Sai Bavisetty, Ph.D.

About:

I am passionate about building mathematical models for biological systems, and I am currently developing computational tools to enhance diagnostic methods for improved patient outcomes. My work involves simulating and analyzing gene regulatory networks using topological techniques and advanced machine-learning algorithms.

Student Mentorship:

Advanced High School to Advanced Undergraduate students can learn about mentoring with Dr. Bavisetty here.

Current Projects:

Project: Quantifying Upstream-Downstream Interactions in a Boolean Network

Description: Boolean networks are simplified models used to represent gene regulatory networks, which control how genes turn on and off in a cell. These models are powerful tools for explaining complex biological behaviors with minimal parameters. However, as these networks grow larger, they can become computationally challenging to manage.

Recent research has shown that we can break down these large networks into smaller, more manageable modules by identifying strongly connected components within the network’s interaction diagram. This approach helps simplify the analysis but doesn’t account for how changes in one part of the network (upstream) affect another part (downstream).

Our project aims to relate the “strength” of the connections between the upstream and downstream components. In this context, strength refers to the number of connections and their canalizing power. Our ultimate goal is to understand how different aspects of these connections, such as canalizing power, affect the overall dynamics of the network.

Working with Dr. Matthew Wheeler and High School student mentees.

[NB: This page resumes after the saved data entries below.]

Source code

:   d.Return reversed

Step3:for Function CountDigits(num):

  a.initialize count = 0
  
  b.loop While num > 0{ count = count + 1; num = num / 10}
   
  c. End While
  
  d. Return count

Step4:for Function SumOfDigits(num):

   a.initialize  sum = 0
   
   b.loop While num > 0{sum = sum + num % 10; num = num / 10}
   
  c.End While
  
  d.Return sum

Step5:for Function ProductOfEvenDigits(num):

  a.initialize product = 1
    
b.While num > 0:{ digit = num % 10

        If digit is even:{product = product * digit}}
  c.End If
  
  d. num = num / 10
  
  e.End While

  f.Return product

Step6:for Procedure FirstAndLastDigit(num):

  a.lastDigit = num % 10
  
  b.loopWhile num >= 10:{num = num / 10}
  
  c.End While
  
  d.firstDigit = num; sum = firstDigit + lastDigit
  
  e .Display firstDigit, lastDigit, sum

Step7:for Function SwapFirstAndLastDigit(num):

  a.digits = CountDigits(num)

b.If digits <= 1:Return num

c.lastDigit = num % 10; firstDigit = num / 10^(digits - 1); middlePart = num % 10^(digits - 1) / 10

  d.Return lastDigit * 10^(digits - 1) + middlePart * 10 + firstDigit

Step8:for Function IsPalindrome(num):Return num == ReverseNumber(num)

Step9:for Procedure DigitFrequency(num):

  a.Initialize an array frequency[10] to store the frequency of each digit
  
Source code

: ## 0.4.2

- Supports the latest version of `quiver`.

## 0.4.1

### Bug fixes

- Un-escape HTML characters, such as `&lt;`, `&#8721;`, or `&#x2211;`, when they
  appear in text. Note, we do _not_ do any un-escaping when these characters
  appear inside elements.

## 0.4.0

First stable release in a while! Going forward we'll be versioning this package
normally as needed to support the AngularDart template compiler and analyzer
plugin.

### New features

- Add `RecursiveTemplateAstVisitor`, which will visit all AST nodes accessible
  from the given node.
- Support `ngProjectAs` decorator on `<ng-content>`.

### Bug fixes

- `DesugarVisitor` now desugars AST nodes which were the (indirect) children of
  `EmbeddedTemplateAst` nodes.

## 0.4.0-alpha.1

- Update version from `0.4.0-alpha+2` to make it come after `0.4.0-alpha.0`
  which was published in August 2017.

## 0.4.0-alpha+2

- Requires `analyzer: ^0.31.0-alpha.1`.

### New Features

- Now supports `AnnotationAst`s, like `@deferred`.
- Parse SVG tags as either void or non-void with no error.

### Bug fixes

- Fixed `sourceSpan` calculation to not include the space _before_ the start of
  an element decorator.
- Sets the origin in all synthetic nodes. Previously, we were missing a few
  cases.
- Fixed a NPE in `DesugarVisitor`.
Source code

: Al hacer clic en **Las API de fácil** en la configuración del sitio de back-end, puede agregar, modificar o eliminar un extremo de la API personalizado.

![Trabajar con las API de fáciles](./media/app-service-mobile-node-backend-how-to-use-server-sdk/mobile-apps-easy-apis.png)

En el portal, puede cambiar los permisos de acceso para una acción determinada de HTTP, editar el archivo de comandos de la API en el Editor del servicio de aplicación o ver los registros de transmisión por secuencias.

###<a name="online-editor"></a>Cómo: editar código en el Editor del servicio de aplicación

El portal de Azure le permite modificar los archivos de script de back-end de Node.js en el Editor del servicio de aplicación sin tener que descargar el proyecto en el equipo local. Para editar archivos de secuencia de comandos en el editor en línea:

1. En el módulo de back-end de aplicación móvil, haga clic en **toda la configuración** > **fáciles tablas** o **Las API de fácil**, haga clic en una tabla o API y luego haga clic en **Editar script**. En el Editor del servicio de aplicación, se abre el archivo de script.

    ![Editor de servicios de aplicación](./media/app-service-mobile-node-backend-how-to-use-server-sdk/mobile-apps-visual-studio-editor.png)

Project: Topological Analysis of Boolean Network Dynamics

Description: Boolean networks are simplified models used to represent gene regulatory networks, which control how genes turn on and off in a cell. These models are powerful tools for explaining complex biological behaviors with minimal parameters. However, as these networks grow larger, they can become computationally challenging to manage.

One important tool for analyzing large Boolean networks is the wiring diagram. This is a graph that shows how different genes and proteins interact within the network. In special cases, it has been shown that the topology of the wiring diagram contains useful clues about the dynamics of the Boolean network. For instance, loops in the wiring diagram have been shown to correspond to loops in the dynamics of the Boolean network.

Our project aims to explore various interesting topologies and understand the relationship between the topology of the interaction graph and the dynamics of the Boolean network. By understanding these topological effects, we can gain a better understanding of large Boolean networks that regulate processes inside the cell.

Working with Dr. Matthew Wheeler and High School student mentees.